WHAT YOU HAVE TO DO = Reproduce every record below word for word and include no pictures.

┌──

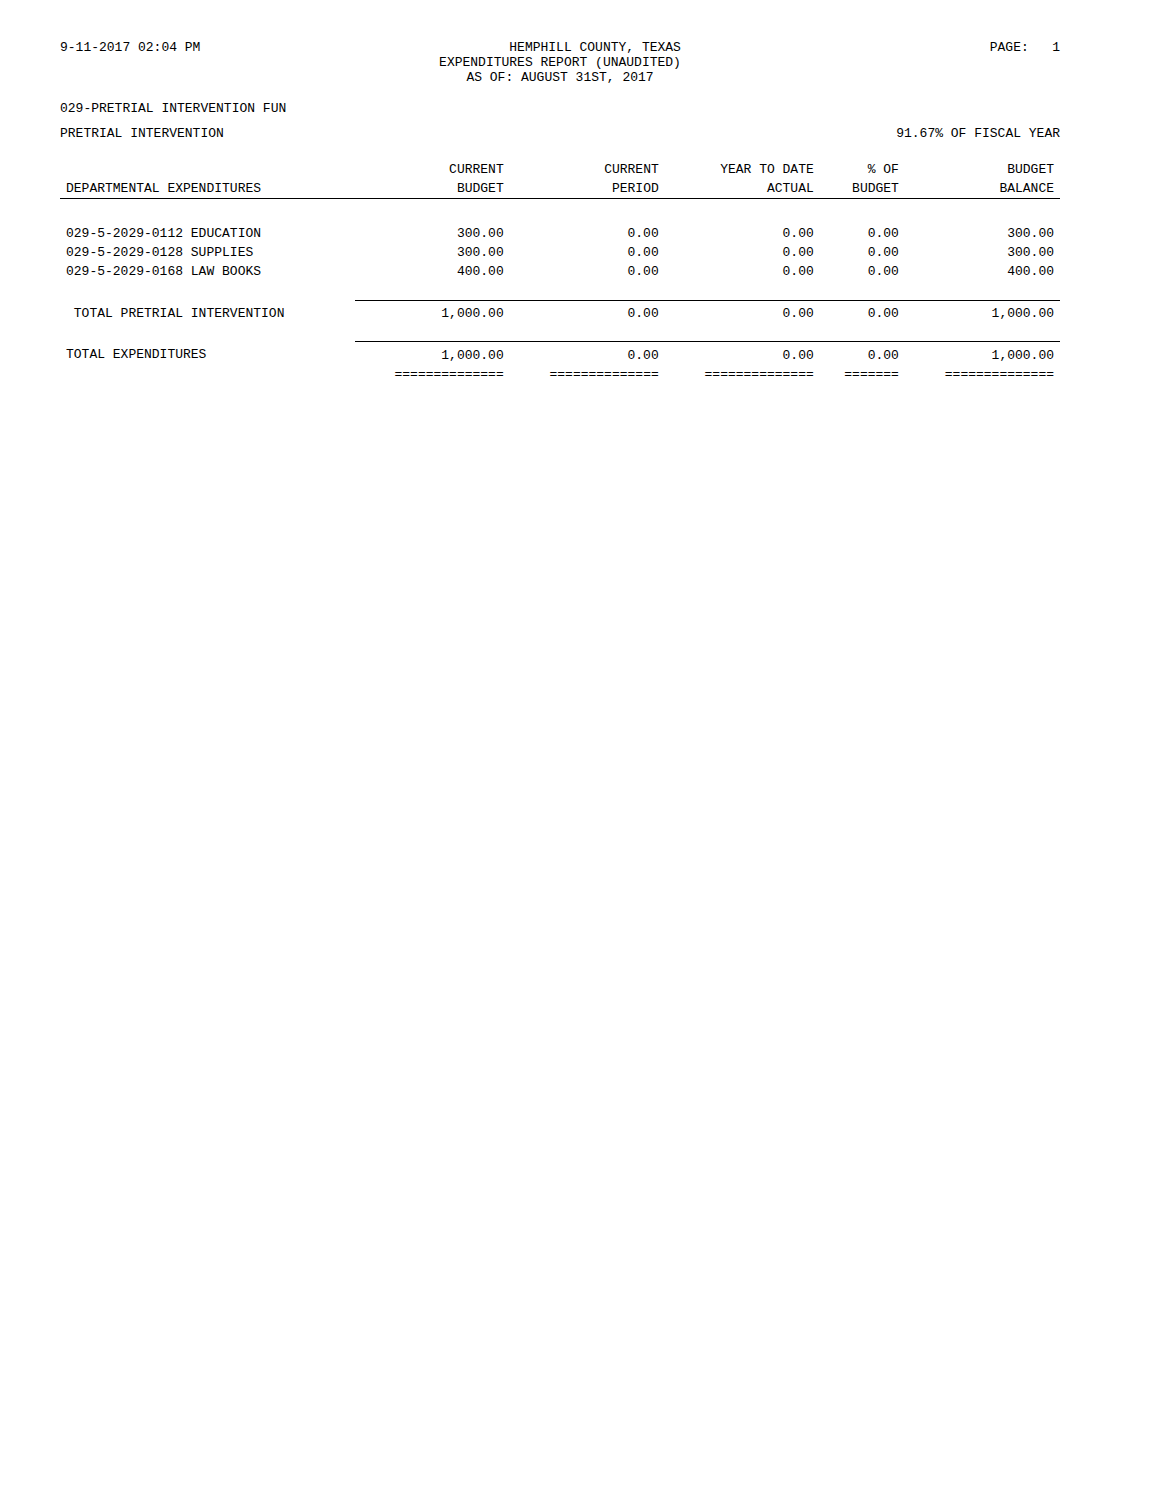9-11-2017 02:04 PM HEMPHILL COUNTY, TEXAS PAGE: 1
EXPENDITURES REPORT (UNAUDITED)
AS OF: AUGUST 31ST, 2017
029-PRETRIAL INTERVENTION FUN
PRETRIAL INTERVENTION 91.67% OF FISCAL YEAR
| | CURRENT | CURRENT | YEAR TO DATE | % OF | BUDGET |
| --- | --- | --- | --- | --- | --- |
| DEPARTMENTAL EXPENDITURES | BUDGET | PERIOD | ACTUAL | BUDGET | BALANCE |
| 029-5-2029-0112 EDUCATION | 300.00 | 0.00 | 0.00 | 0.00 | 300.00 |
| 029-5-2029-0128 SUPPLIES | 300.00 | 0.00 | 0.00 | 0.00 | 300.00 |
| 029-5-2029-0168 LAW BOOKS | 400.00 | 0.00 | 0.00 | 0.00 | 400.00 |
| TOTAL PRETRIAL INTERVENTION | 1,000.00 | 0.00 | 0.00 | 0.00 | 1,000.00 |
| TOTAL EXPENDITURES | 1,000.00 | 0.00 | 0.00 | 0.00 | 1,000.00 |
| | ============== | ============== | ============== | ======= | ============== |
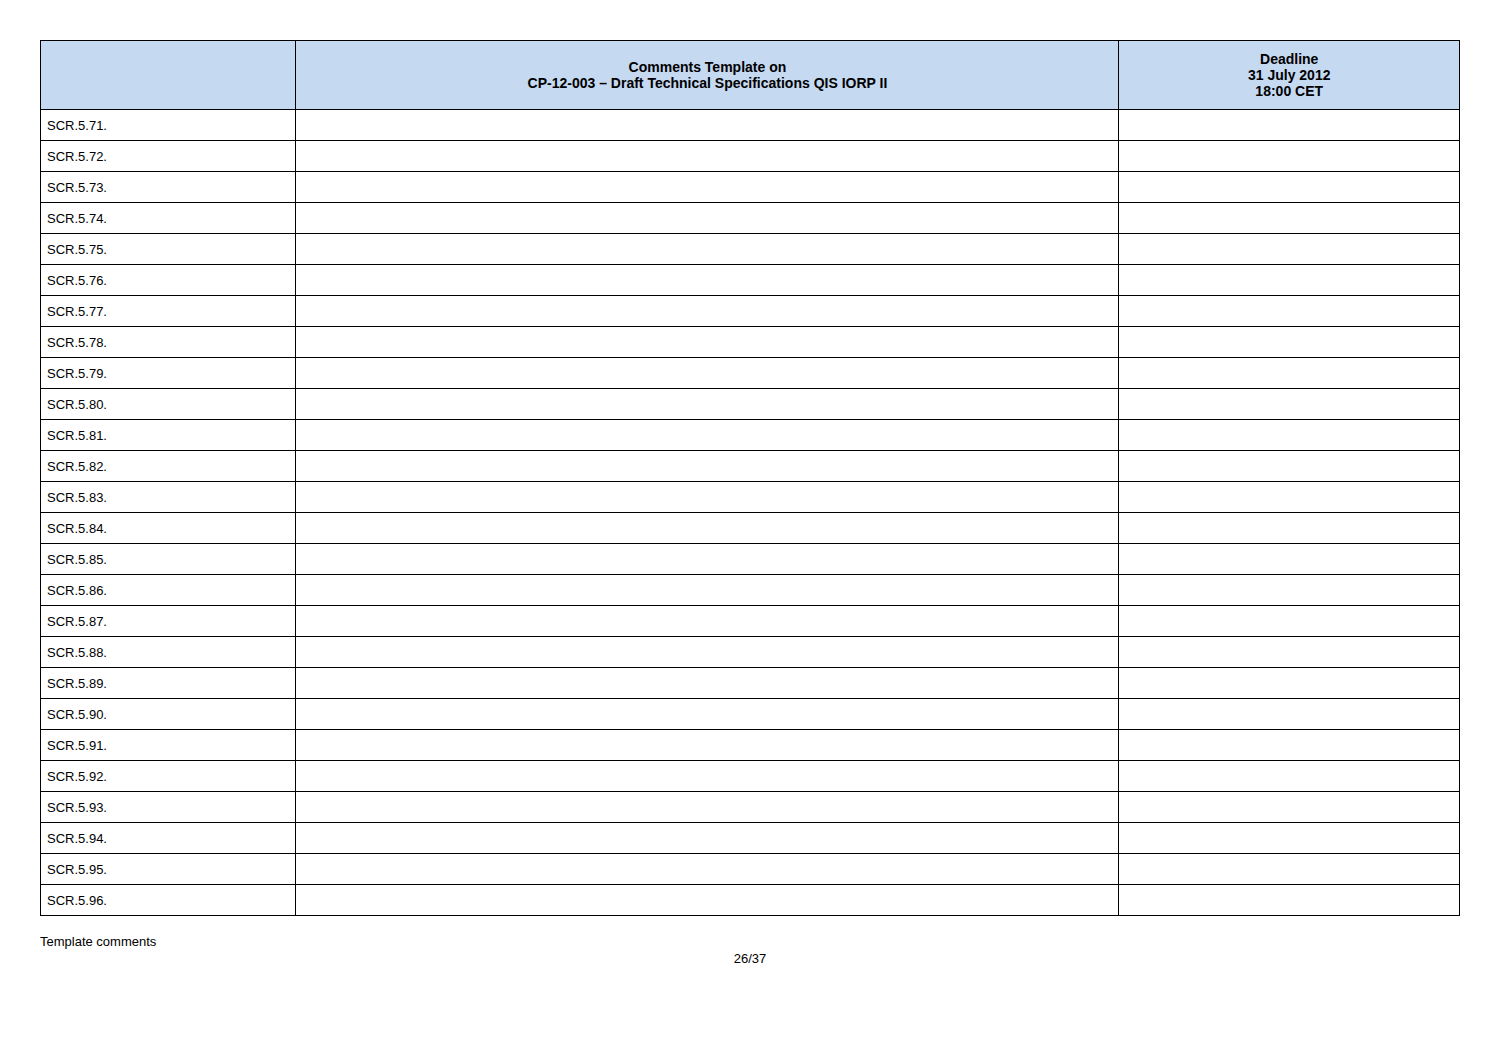| | Comments Template on CP-12-003 – Draft Technical Specifications QIS IORP II | Deadline 31 July 2012 18:00 CET |
| --- | --- | --- |
| SCR.5.71. | | |
| SCR.5.72. | | |
| SCR.5.73. | | |
| SCR.5.74. | | |
| SCR.5.75. | | |
| SCR.5.76. | | |
| SCR.5.77. | | |
| SCR.5.78. | | |
| SCR.5.79. | | |
| SCR.5.80. | | |
| SCR.5.81. | | |
| SCR.5.82. | | |
| SCR.5.83. | | |
| SCR.5.84. | | |
| SCR.5.85. | | |
| SCR.5.86. | | |
| SCR.5.87. | | |
| SCR.5.88. | | |
| SCR.5.89. | | |
| SCR.5.90. | | |
| SCR.5.91. | | |
| SCR.5.92. | | |
| SCR.5.93. | | |
| SCR.5.94. | | |
| SCR.5.95. | | |
| SCR.5.96. | | |
Template comments
26/37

└──

REPLY TO THE EXERCISE =
9-11-2017 02:04 PM HEMPHILL COUNTY, TEXAS PAGE: 1
EXPENDITURES REPORT (UNAUDITED)
AS OF: AUGUST 31ST, 2017
029-PRETRIAL INTERVENTION FUN
PRETRIAL INTERVENTION 91.67% OF FISCAL YEAR
| | CURRENT | CURRENT | YEAR TO DATE | % OF | BUDGET |
| --- | --- | --- | --- | --- | --- |
| DEPARTMENTAL EXPENDITURES | BUDGET | PERIOD | ACTUAL | BUDGET | BALANCE |
| 029-5-2029-0112 EDUCATION | 300.00 | 0.00 | 0.00 | 0.00 | 300.00 |
| 029-5-2029-0128 SUPPLIES | 300.00 | 0.00 | 0.00 | 0.00 | 300.00 |
| 029-5-2029-0168 LAW BOOKS | 400.00 | 0.00 | 0.00 | 0.00 | 400.00 |
| TOTAL PRETRIAL INTERVENTION | 1,000.00 | 0.00 | 0.00 | 0.00 | 1,000.00 |
| TOTAL EXPENDITURES | 1,000.00 | 0.00 | 0.00 | 0.00 | 1,000.00 |
| | ============== | ============== | ============== | ======= | ============== |
| | Comments Template on CP-12-003 – Draft Technical Specifications QIS IORP II | Deadline 31 July 2012 18:00 CET |
| --- | --- | --- |
| SCR.5.71. | | |
| SCR.5.72. | | |
| SCR.5.73. | | |
| SCR.5.74. | | |
| SCR.5.75. | | |
| SCR.5.76. | | |
| SCR.5.77. | | |
| SCR.5.78. | | |
| SCR.5.79. | | |
| SCR.5.80. | | |
| SCR.5.81. | | |
| SCR.5.82. | | |
| SCR.5.83. | | |
| SCR.5.84. | | |
| SCR.5.85. | | |
| SCR.5.86. | | |
| SCR.5.87. | | |
| SCR.5.88. | | |
| SCR.5.89. | | |
| SCR.5.90. | | |
| SCR.5.91. | | |
| SCR.5.92. | | |
| SCR.5.93. | | |
| SCR.5.94. | | |
| SCR.5.95. | | |
| SCR.5.96. | | |
Template comments
26/37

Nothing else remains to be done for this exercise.